Although the issue looked nice from the outside, when digging into the details — such as how many times you can get caught with possession and the amount one can carry — it may have steered many away from supporting the amendment change.

“In the big scheme of things, yes, it looked well. It looked like a nice piece of legislature to pass. The other issue was it would change the constitution and once you change the constitution it’s hard to get it back to where it was before,” added North.

When speaking with Judge Moses, he made note that he was fearful in the beginning before the polls closed because if it would have passed, the infrastructure in our society is not in place to handle the problem at hand.

“We pushed as hard as we could to educate people — it wasn’t so much as one way versus the other, people are going to vote how they want to vote — but you need to educate people on what it really was because my big problem with it was I don’t think it was portrayed as what it really did,” explained Moses.

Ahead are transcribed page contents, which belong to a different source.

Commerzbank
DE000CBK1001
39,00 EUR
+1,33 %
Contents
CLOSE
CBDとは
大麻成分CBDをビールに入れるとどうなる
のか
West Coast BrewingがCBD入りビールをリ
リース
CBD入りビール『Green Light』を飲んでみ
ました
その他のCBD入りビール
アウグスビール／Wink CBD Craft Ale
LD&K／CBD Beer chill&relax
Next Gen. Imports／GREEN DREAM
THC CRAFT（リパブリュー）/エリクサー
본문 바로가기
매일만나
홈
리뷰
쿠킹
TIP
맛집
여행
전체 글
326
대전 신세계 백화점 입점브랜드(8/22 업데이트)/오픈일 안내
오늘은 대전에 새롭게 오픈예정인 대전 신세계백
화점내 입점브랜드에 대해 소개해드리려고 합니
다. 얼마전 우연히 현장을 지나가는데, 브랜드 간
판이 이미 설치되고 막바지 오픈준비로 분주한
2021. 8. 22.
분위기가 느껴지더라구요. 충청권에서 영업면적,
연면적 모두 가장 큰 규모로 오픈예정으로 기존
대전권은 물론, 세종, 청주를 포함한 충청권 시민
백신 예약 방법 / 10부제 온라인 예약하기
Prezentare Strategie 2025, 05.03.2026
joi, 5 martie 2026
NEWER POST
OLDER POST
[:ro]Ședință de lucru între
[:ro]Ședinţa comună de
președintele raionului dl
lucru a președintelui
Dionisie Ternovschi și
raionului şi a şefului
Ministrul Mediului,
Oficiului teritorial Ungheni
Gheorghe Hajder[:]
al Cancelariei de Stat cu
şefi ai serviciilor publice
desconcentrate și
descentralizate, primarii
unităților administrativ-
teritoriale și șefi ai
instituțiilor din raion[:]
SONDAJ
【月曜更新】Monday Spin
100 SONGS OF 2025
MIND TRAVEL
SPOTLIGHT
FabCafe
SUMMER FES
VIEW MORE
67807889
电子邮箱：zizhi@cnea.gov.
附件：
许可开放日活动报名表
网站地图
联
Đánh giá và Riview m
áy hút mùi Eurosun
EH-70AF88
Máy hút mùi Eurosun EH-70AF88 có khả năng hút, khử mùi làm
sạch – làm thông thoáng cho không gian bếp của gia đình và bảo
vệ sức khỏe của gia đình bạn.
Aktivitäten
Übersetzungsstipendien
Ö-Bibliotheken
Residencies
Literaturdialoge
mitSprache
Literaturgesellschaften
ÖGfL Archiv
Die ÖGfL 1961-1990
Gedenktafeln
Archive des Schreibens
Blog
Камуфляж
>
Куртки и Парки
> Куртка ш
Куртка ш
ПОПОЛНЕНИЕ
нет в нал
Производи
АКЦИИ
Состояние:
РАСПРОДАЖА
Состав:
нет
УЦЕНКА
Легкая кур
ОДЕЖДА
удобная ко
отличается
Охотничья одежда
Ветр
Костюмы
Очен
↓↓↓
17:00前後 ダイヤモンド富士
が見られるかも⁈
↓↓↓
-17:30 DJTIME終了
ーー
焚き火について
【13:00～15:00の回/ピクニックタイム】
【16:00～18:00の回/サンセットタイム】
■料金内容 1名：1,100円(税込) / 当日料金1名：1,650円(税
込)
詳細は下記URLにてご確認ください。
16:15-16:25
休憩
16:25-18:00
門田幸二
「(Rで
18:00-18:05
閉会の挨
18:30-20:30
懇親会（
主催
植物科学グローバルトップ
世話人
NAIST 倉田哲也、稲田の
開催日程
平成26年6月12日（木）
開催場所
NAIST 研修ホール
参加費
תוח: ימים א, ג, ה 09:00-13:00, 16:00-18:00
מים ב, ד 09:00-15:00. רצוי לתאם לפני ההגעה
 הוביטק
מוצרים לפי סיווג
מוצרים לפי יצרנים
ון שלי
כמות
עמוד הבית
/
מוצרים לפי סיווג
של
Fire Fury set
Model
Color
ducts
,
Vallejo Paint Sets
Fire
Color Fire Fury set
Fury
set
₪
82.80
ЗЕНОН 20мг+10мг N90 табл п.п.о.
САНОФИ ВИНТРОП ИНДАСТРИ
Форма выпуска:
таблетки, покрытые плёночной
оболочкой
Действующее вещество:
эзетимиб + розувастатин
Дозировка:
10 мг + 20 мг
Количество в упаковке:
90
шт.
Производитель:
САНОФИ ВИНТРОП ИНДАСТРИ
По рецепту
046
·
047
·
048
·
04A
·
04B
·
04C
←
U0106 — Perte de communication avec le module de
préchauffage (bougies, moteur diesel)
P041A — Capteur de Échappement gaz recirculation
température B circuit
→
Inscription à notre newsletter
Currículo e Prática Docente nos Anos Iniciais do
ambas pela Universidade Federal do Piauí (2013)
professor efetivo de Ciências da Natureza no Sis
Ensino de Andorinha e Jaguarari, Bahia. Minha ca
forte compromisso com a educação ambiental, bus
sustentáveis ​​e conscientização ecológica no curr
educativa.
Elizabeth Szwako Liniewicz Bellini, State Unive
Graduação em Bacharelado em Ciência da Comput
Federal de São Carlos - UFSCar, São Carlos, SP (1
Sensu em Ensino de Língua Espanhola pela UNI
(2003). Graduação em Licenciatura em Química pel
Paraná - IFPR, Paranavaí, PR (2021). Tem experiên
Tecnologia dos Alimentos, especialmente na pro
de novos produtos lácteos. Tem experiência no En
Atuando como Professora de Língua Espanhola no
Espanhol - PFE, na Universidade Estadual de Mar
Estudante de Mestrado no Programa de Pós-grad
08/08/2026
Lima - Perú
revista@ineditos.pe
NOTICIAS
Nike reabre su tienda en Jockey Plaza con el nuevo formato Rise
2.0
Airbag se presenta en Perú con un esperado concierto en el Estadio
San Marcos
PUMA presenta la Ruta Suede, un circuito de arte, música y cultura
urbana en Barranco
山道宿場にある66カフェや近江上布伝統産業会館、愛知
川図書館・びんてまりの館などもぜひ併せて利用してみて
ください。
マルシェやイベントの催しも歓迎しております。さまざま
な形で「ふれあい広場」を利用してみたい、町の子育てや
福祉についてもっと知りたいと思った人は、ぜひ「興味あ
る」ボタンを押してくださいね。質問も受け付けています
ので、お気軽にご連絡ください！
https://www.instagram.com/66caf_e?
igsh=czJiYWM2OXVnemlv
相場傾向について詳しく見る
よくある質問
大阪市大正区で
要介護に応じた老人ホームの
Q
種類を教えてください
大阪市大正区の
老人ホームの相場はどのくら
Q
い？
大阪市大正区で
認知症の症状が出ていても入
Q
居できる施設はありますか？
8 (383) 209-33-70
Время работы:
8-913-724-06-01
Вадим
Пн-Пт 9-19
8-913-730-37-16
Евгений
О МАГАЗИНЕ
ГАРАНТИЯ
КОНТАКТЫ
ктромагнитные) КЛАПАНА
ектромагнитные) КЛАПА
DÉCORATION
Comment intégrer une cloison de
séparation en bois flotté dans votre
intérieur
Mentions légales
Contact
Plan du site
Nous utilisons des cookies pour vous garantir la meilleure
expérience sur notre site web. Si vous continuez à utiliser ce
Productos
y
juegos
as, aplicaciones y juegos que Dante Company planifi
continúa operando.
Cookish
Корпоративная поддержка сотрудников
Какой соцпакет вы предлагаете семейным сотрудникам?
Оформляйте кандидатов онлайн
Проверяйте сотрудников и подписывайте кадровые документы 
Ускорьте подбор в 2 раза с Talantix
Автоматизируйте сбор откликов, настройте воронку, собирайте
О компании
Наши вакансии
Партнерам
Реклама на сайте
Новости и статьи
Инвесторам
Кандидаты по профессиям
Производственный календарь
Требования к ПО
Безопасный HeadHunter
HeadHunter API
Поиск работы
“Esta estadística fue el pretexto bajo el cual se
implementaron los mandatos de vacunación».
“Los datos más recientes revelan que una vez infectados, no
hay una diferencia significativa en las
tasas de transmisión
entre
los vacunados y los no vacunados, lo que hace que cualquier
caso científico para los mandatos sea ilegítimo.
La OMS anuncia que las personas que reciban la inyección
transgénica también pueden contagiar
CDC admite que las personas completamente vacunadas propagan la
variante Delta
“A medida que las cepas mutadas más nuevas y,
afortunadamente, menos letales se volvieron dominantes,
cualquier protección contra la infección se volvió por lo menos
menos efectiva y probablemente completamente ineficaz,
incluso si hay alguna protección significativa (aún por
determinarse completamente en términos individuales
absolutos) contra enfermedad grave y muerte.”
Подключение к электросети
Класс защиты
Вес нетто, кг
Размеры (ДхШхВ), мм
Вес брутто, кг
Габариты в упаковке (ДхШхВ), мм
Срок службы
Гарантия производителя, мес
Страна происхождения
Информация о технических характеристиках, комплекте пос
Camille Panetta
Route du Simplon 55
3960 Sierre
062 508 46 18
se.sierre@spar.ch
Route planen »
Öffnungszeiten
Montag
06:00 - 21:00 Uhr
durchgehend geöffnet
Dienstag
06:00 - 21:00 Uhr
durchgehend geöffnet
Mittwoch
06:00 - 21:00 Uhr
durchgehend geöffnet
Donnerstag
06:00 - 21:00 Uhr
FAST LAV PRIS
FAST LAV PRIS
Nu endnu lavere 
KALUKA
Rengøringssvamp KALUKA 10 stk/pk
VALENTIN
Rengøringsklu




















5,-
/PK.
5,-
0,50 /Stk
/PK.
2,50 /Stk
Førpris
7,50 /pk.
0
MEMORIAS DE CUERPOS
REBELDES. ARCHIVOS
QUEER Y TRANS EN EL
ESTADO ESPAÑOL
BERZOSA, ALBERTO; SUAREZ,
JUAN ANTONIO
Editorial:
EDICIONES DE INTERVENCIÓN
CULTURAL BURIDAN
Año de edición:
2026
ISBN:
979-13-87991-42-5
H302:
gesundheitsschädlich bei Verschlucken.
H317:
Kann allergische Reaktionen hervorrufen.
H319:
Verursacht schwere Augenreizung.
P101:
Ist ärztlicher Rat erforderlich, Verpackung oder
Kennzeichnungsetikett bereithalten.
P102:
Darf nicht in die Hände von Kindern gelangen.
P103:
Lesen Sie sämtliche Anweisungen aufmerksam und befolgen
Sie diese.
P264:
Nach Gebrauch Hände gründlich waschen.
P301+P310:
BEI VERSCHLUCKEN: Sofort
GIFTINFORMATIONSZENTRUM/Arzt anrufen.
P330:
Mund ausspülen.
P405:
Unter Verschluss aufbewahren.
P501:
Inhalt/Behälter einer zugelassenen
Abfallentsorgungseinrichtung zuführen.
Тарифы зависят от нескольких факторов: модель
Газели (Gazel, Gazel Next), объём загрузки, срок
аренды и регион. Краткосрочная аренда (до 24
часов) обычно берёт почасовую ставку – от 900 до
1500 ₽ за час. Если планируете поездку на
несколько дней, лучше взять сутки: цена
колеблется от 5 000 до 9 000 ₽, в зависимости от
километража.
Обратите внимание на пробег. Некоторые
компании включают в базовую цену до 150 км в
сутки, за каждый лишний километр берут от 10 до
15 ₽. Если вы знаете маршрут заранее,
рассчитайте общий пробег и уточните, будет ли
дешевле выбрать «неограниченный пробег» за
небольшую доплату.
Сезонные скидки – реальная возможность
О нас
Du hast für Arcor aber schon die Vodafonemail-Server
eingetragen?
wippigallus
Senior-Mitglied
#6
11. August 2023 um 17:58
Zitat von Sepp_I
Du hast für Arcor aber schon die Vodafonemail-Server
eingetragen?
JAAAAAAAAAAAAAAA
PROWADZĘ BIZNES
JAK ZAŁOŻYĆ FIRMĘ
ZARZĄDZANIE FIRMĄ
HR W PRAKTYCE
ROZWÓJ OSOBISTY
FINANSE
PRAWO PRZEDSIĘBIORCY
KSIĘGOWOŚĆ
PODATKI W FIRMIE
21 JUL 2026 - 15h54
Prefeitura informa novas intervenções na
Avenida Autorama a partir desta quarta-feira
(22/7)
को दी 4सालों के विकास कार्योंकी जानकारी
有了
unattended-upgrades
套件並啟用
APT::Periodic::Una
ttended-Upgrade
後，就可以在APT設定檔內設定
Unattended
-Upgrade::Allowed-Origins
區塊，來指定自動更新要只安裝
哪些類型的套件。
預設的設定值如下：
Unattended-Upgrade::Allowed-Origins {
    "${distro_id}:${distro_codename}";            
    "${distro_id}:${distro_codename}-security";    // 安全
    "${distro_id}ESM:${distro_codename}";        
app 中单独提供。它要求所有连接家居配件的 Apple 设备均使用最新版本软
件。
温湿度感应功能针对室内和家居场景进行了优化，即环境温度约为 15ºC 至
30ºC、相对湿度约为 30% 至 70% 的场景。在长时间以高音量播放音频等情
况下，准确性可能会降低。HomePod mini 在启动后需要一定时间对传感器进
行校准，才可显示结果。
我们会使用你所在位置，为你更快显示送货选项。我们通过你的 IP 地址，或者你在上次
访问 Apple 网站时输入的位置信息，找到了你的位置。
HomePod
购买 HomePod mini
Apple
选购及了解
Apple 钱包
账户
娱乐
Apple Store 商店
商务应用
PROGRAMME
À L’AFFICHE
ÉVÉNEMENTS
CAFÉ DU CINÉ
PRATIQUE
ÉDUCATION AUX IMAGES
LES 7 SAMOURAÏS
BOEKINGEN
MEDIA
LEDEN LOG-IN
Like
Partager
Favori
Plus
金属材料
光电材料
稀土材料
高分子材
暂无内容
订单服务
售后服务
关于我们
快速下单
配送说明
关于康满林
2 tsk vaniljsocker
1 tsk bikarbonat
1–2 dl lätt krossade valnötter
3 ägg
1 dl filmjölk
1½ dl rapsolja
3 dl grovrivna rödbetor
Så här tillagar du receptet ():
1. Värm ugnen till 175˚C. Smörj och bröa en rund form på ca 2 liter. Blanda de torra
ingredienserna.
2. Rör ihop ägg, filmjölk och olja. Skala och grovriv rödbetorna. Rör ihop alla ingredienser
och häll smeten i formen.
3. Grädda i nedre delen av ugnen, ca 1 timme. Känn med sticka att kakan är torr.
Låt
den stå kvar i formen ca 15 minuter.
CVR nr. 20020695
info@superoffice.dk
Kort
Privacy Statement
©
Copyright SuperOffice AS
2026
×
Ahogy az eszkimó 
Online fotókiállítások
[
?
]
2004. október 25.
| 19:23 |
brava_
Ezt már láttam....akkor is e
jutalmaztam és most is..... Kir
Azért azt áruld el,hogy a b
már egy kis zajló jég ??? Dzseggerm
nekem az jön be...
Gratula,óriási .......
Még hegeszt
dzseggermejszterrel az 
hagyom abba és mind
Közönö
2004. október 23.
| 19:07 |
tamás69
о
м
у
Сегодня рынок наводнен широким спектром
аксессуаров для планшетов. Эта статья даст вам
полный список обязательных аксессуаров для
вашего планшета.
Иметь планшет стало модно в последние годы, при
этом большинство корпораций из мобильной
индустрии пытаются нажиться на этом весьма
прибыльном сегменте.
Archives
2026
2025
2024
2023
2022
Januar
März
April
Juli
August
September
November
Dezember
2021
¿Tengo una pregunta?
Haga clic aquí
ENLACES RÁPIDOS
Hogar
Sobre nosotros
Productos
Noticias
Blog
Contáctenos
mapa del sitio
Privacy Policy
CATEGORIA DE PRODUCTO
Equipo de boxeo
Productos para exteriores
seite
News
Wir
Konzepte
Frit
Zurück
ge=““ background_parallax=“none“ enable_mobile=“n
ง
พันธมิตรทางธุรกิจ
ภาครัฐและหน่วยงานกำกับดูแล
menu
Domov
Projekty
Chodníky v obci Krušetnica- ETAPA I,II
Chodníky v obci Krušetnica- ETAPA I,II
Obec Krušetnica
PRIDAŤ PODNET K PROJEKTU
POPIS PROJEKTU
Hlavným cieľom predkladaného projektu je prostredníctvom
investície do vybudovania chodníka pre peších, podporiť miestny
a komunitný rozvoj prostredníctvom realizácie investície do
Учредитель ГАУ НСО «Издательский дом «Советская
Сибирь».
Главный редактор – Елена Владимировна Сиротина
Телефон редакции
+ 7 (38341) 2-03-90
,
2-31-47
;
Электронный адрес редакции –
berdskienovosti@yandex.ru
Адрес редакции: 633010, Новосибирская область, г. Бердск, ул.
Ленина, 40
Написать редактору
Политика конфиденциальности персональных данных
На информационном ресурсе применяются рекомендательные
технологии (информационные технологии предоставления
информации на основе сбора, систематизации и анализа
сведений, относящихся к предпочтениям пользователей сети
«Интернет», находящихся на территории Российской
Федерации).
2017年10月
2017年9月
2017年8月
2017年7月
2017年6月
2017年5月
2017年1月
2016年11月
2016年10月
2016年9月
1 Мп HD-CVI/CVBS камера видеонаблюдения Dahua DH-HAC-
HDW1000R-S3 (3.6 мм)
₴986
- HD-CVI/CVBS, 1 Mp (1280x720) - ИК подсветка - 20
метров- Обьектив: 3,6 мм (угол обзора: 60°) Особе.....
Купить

“There was more of a fear of if Issue 1 did pass how was it going to impact our plans (with the former Hocking Correctional Facility) but we’re still moving forward with it. Everybody’s working together and trying to get everything done and get paperwork completed and get it rolling. We need more help for people,” stated Moses.

The former Hocking Correctional Facility is underway to begin leasing agreements with the county after finalization by the state. This new misdemeanor jail will be able to house roughly 300 women who have the option to go through treatment for addictions, behavioral health treatment, along with education so they can once again go back to a working life.

The Appalachian Recovery Project was formed by 19 organizations that came together for one common goal: rehabilitation. Hopewell Health Centers, STAR Community Justice for Community Based Corrections and the Ohio Alliance for Innovation in Population Health with Ohio University are just some of the organizations coming together to make this idea and dream a reality.

“It’s hard, but you know what, in the end if we provide number one, a better community for our citizens; number two more jobs are important, it’ll help our economy, a bigger tax base, get more people employed than they are sitting in Hocking County; number three getting it at a really good rate, but number four is, it’s really helping people. Getting them back to productive parts of society,” remarked Moses.